## [TÂCHE À RÉALISER A]
Recopiez mot pour mot le passage de l'article sur l'hommage à Noëlla Acquin qui va de « La semaine dernière, la » à « patineuses et patineurs. ».
## [TÂCHE À RÉALISER B]
Prolongez l'article sur l'hommage à Noëlla Acquin au-delà de sa dernière phrase.

## [TEXTE ÉTUDIÉ]
_ _ _ _ _ _ _
Le Club de patinage artistique de Valleyfield a rendu hommage à Noëlla Acquin, pionnière dans l’enseignement de cette discipline sportive, dimanche après-midi lors de la 68e Revue sur glace annuelle du CPAV.
La semaine dernière, la Campivallensienne âgée de 78 ans a dirigé son dernier cours de patinage artistique après 50 années d’engagement auprès de la jeunesse. Une retraite fort méritée pour cette dame qui a largement contribué à la fondation des clubs de patinage artistique de Beauharnois, Saint-Timothée, Soulanges, Vaudreuil et Alexandria (Ontario).
Après avoir suivi son cheminement comme patineuse, Mme Acquin a continué son parcours dans l’enseignement, d’abord auprès de ses enfants et par la suite pour permettre l’apprentissage du patinage artistique par les jeunes de la grande région du Suroît. Depuis ses débuts au milieu des années ’60, elle a inculqué ses connaissances à plus de 2000 patineuses et patineurs.
_ _ _ _ _ _ _
## [INFORMATIONS EXTRAITES]
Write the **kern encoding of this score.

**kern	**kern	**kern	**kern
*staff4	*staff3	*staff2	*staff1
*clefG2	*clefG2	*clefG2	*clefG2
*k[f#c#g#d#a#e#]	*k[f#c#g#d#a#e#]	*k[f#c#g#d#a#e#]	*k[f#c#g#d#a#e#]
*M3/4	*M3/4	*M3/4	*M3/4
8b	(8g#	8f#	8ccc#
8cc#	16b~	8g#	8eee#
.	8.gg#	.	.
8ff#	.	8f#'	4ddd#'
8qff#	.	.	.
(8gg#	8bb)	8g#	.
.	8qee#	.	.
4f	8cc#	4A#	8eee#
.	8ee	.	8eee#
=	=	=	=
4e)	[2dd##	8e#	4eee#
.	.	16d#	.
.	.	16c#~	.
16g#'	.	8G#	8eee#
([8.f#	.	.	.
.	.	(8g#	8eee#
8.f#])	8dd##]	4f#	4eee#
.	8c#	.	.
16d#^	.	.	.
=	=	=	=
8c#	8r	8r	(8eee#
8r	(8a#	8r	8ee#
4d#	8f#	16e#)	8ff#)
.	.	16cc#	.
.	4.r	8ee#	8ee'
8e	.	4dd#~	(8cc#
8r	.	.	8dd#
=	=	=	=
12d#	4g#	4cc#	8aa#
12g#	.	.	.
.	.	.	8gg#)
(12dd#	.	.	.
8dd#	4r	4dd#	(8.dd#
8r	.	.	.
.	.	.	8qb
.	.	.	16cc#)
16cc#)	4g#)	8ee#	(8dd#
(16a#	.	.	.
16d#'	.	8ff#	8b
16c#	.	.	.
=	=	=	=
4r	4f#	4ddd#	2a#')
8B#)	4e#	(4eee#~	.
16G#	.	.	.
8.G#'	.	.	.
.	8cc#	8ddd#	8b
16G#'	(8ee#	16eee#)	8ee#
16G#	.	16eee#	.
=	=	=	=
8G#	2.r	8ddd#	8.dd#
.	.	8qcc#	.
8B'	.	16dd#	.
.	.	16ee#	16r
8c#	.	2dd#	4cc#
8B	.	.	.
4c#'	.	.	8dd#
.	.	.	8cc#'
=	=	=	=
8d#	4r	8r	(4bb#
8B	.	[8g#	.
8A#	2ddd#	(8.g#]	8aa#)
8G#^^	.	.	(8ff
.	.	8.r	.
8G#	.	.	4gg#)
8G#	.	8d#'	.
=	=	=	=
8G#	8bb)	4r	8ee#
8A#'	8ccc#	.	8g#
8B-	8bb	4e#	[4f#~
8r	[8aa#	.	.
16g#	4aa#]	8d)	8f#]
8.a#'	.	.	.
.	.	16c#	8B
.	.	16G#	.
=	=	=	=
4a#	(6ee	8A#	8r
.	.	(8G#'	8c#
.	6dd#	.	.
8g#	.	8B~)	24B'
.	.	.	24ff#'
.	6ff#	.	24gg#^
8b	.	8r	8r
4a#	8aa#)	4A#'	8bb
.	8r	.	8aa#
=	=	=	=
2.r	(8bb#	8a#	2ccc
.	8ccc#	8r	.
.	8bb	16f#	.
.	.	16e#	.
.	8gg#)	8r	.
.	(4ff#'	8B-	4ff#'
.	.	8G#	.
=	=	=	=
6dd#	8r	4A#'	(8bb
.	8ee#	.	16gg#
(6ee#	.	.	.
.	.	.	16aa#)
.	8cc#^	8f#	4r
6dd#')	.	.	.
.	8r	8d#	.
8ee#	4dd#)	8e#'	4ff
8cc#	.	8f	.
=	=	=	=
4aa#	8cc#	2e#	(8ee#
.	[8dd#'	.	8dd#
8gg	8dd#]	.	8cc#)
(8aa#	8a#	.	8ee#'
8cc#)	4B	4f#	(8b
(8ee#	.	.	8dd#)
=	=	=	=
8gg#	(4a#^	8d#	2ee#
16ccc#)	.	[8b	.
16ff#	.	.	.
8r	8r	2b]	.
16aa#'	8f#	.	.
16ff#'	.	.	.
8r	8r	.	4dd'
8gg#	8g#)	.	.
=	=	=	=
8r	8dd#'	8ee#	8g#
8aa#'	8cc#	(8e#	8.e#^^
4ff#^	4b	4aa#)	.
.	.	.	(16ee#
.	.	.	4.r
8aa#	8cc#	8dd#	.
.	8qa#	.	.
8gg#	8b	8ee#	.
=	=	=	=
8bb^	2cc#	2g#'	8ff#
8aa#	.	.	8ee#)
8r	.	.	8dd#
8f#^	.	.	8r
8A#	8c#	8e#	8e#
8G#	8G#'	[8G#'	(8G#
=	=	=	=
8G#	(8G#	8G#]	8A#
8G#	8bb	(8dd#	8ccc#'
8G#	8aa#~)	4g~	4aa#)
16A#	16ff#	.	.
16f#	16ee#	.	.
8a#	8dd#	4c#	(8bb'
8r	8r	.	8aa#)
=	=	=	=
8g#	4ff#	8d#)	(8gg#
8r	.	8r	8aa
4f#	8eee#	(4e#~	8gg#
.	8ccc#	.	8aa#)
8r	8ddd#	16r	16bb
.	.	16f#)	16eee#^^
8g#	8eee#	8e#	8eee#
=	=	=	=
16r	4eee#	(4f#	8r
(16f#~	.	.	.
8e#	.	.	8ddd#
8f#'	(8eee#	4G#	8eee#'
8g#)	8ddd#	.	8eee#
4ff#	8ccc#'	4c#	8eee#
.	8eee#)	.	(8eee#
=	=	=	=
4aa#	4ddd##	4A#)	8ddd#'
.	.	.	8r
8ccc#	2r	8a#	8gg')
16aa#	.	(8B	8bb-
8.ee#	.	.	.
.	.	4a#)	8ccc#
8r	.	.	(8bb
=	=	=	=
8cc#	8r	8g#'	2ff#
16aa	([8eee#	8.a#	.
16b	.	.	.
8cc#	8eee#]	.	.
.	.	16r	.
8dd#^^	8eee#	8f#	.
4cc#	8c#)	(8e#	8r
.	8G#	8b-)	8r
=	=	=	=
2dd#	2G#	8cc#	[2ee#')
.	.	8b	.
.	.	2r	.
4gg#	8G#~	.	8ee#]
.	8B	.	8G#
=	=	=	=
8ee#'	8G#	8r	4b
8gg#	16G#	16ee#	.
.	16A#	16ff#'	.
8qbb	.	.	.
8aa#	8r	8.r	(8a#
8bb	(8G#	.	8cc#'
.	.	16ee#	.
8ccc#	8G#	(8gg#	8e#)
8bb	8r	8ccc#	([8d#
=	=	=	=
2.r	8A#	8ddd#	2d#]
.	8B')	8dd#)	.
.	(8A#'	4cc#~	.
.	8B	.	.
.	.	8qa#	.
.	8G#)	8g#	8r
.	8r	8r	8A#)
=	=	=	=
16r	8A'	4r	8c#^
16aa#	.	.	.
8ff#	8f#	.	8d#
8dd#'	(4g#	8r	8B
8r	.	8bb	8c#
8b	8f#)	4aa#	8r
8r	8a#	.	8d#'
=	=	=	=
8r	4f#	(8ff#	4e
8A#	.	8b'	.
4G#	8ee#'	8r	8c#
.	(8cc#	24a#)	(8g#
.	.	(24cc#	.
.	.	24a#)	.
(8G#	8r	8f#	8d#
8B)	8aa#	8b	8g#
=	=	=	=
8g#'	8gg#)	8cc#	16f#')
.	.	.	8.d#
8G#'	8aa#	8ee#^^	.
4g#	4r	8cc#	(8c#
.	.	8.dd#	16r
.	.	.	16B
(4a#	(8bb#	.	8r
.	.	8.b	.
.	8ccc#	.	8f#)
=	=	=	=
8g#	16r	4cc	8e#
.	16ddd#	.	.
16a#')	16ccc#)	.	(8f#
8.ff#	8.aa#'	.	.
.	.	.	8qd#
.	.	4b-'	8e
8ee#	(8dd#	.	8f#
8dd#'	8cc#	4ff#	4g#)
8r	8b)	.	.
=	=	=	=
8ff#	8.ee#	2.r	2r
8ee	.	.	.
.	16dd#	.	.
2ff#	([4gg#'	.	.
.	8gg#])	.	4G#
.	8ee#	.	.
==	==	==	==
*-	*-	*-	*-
_ _ _ _ _ _ _
## [VOTRE RÉPONSE A]
La semaine dernière, la Campivallensienne âgée de 78 ans a dirigé son dernier cours de patinage artistique après 50 années d’engagement auprès de la jeunesse. Une retraite fort méritée pour cette dame qui a largement contribué à la fondation des clubs de patinage artistique de Beauharnois, Saint-Timothée, Soulanges, Vaudreuil et Alexandria (Ontario).
Après avoir suivi son cheminement comme patineuse, Mme Acquin a continué son parcours dans l’enseignement, d’abord auprès de ses enfants et par la suite pour permettre l’apprentissage du patinage artistique par les jeunes de la grande région du Suroît. Depuis ses débuts au milieu des années ’60, elle a inculqué ses connaissances à plus de 2000 patineuses et patineurs.

## [VOTRE RÉPONSE B]
Au sein de sa famille, Mme Acquin a transcendé les générations en transmettant sa passion à ses enfants, petits-enfants et arrières-petits-enfants, la dernière progéniture au nombre de 6. Dimanche, c’est d’ailleurs son petit-fils Luc Bougie, qui a déjà patiné jusqu’aux championnats canadiens, ainsi que ses arrières-petites-filles Maika (Mario) et Lea Rose (Luc) qui lui ont offert une gerbe de fleurs en guise de reconnaissance pour son travail assidu.
«J’ai toujours aimé ça, c’est une vraie passion», a exprimé Mme Acquin, lors d’une entrevue accordée au Journal. «Je n’ai pas enseigné le patin principalement pour l’argent. Je voulais surtout aidé les jeunes pour qu’ils puissent patiner et faire du sport. Certaines familles ne pouvaient se le permettre financièrement», a-t-elle signifié.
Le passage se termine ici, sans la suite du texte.